Explore the material =
• 1. Could you rewrite the passage on health systems science from "The textbook is" up to and including "century physicians [2].", putting "network" in place of "consortium"?
• 2. How would the passage on health systems science go on after its last sentence? Continue it.

The focus on these two groups of sciences takes the perspective of the physician taking care of a single patient, i.e., applying the best biomedical science through the lens of a specific clinical specialty. However, despite its primacy, there is more to the practice of medicine than taking care of single patients. Physicians and other clinicians work in a healthcare system that has other concerns, such as continually increasing costs, worries about patient safety, and questions about the quality of care delivered. As such, 21st century clinicians must be competent in more than the diagnosis and treatment of disease in individual patients. This has led to emergence of the notion of a “third science” of medicine, which focuses on how to optimally provide healthcare for patients and populations. While some describe this as “healthcare delivery science” (my preference) or “implementation science,” the emerging name, as given to a textbook in this area, is now “health systems science.”

The textbook is published by the American Medical Association (AMA), which has been supporting innovation in medical education through its Accelerating Change in Education (ACE) consortium, funded by grants to medical schools [1]. OHSU was one of the original grantees in this program to establish “medical schools of the future.” I have been pleased that one outcome of this program has been the expansion of instruction in clinical informatics for medical students, which I consider to be an essential competency for 21st century physicians [2].

The titles of the chapters of the new textbook describe the important topics covered by health systems science:
  1. Health Systems Science in Medical Education
  2. What Is Health Systems Science? Building an Integrated Vision
  3. The Health Care Delivery System
  4. Value in Health Care
  5. Patient Safety
  6. Quality Improvement
  7. Principles of Teamwork and Team Science
  8. Leadership in Health Care
  9. Clinical Informatics
  10. Population Health
  11. Socio-Ecologic Determinants of Health
  12. Health Care Policy and Economics
  13. Application of Foundational Skills to Health Systems Science
  14. The Use of Assessment to Support Learning and Improvement in Health Systems Science
  15. The Future of Health Systems Science
I am delighted myself to be the lead author of one of the chapters, not surprisingly the one on clinical informatics [3]. I hope this chapter will introduce many new generations of medical and other health professions students to the informatics field and its role in healthcare delivery. Of course, informatics plays many roles beyond healthcare delivery, such as informing the care of individual patients and facilitating all types of research, but the effective use of data and informatics is a key aspect of health systems science.

Information given =
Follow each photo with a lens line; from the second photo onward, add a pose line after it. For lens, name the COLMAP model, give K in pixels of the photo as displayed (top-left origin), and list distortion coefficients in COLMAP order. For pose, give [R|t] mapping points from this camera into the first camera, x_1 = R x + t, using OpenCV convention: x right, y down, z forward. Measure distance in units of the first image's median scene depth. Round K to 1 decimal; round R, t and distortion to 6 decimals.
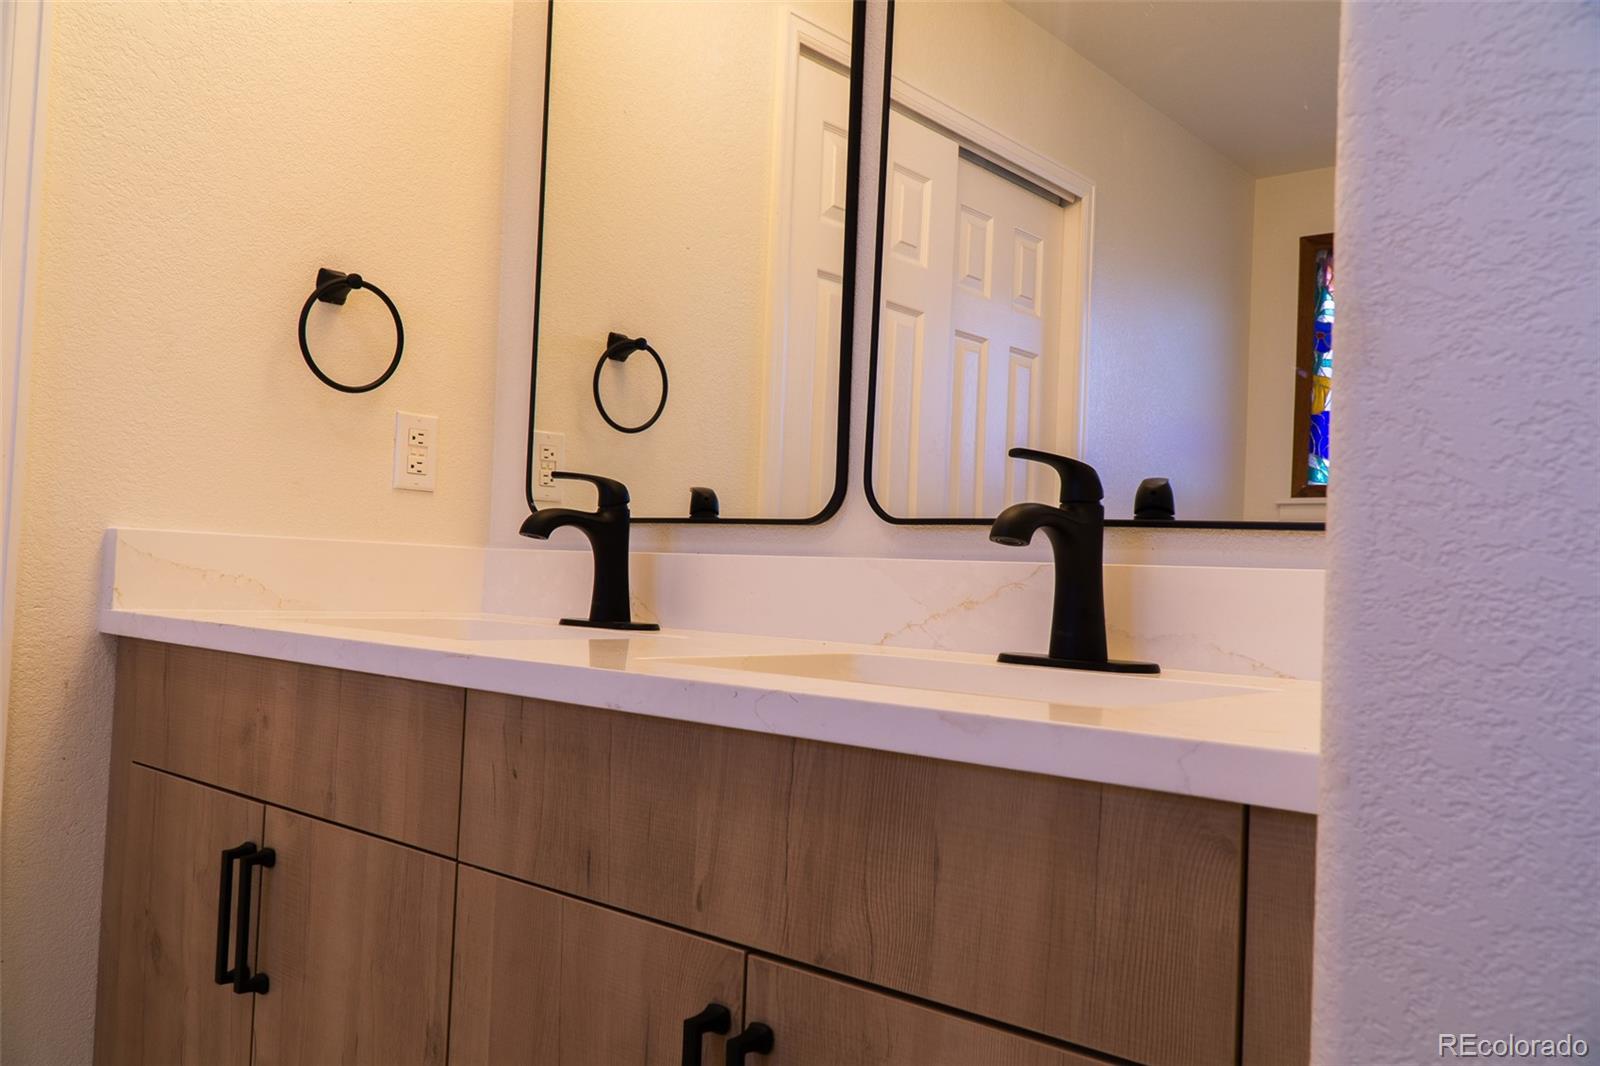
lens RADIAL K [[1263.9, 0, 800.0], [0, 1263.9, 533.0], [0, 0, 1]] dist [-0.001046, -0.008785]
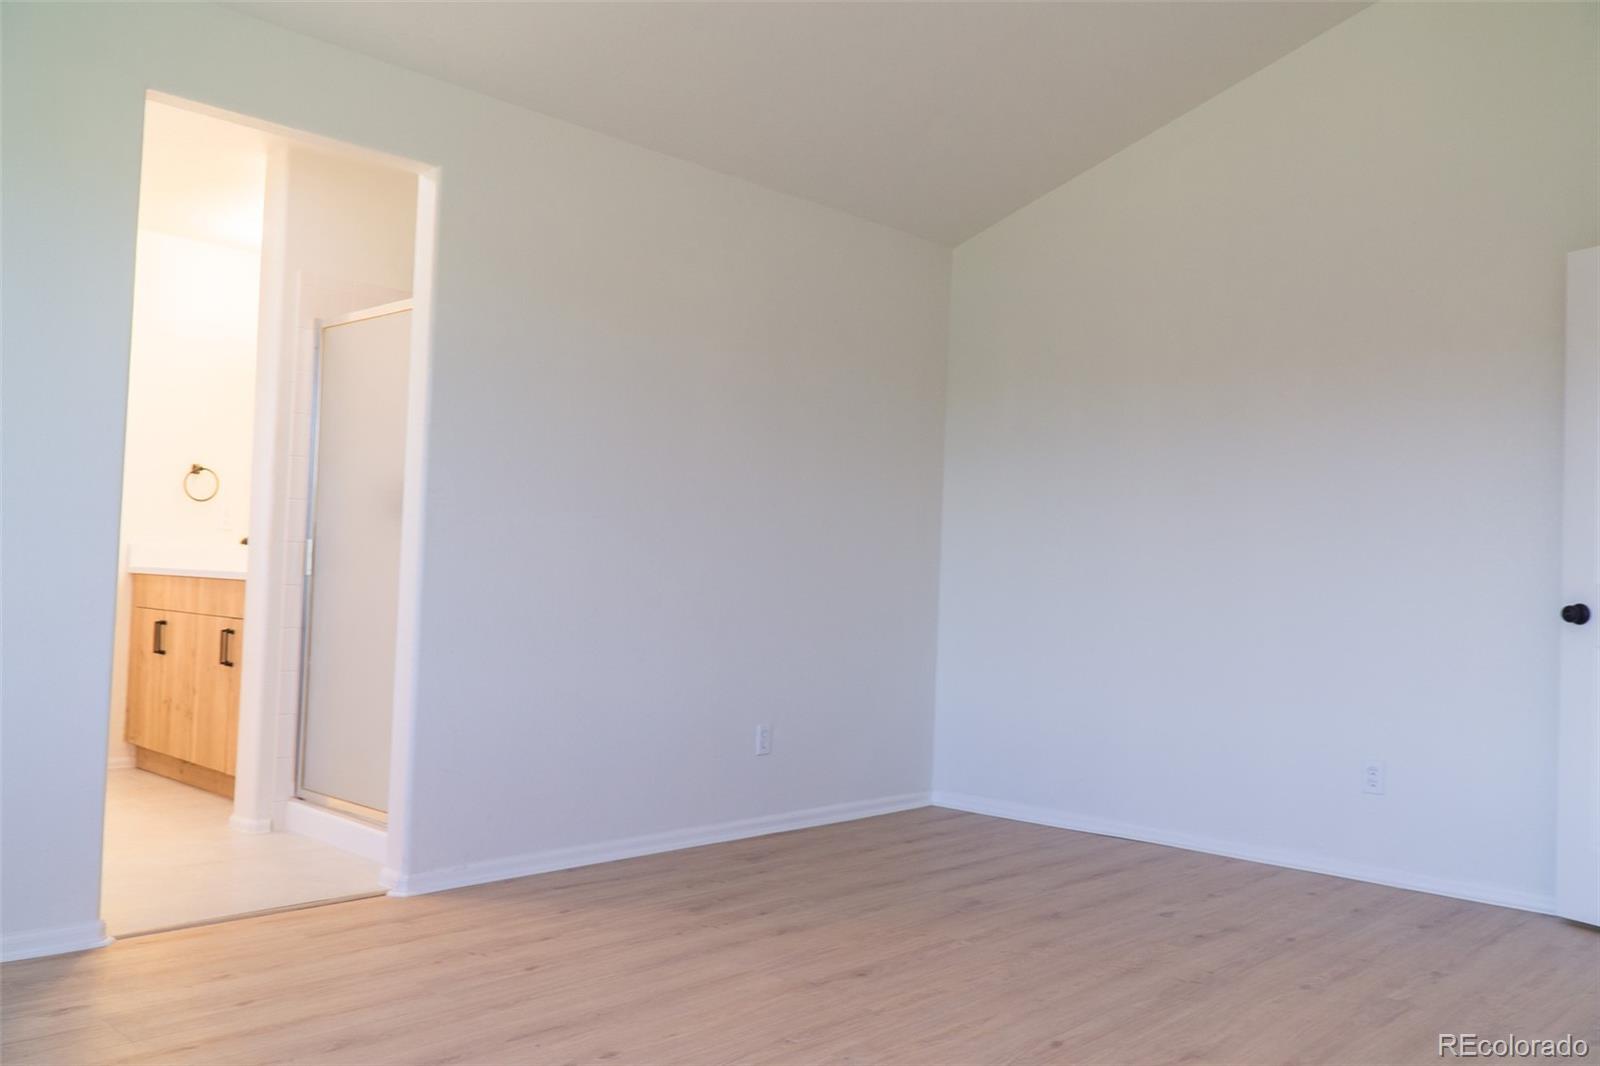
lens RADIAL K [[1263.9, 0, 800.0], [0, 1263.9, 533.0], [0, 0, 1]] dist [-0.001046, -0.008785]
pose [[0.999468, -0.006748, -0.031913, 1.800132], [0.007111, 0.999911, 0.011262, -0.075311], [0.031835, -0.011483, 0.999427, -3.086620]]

---

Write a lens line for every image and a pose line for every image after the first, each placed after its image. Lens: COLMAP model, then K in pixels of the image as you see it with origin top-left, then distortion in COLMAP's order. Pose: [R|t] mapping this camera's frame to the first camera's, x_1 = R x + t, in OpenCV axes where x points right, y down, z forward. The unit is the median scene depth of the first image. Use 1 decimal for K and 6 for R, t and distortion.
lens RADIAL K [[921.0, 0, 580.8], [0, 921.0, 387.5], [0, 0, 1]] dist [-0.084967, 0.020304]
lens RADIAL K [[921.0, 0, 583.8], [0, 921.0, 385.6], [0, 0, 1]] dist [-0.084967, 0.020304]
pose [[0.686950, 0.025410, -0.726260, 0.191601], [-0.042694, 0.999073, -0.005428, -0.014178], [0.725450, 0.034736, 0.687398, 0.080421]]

Answers to the problems =
• 1.
The textbook is published by the American Medical Association (AMA), which has been supporting innovation in medical education through its Accelerating Change in Education (ACE) network, funded by grants to medical schools [1]. OHSU was one of the original grantees in this program to establish “medical schools of the future.” I have been pleased that one outcome of this program has been the expansion of instruction in clinical informatics for medical students, which I consider to be an essential competency for 21st century physicians [2].

• 2.
I hope that this new textbook will lead the way in emphasizing the importance of health systems science in the work of physicians and other healthcare professionals. Clinicians have long known that diagnosing and treating disease, while the centerpiece of medical practice, cannot be carried out in a vacuum outside the realm of the patient’s and larger health system’s context. The care delivered to those individual patients will be better if the clinician has the perspective of that larger system.


1. Skochelak, SE, Hawkins, RE, et al., Eds. (2017). Health Systems Science. New York, NY, Elsevier.
2. Hersh, WR, Gorman, PN, et al. (2014). Beyond information retrieval and EHR use: competencies in clinical informatics for medical education. Advances in Medical Education and Practice. 5: 205-212.
3. Hersh, W and Ehrenfeld, J (2017). Clinical Informatics. in Health Systems Science. S. Skochelak, R. Hawkins, L. Lawson et al. New York, NY, Elsevier: 105-116.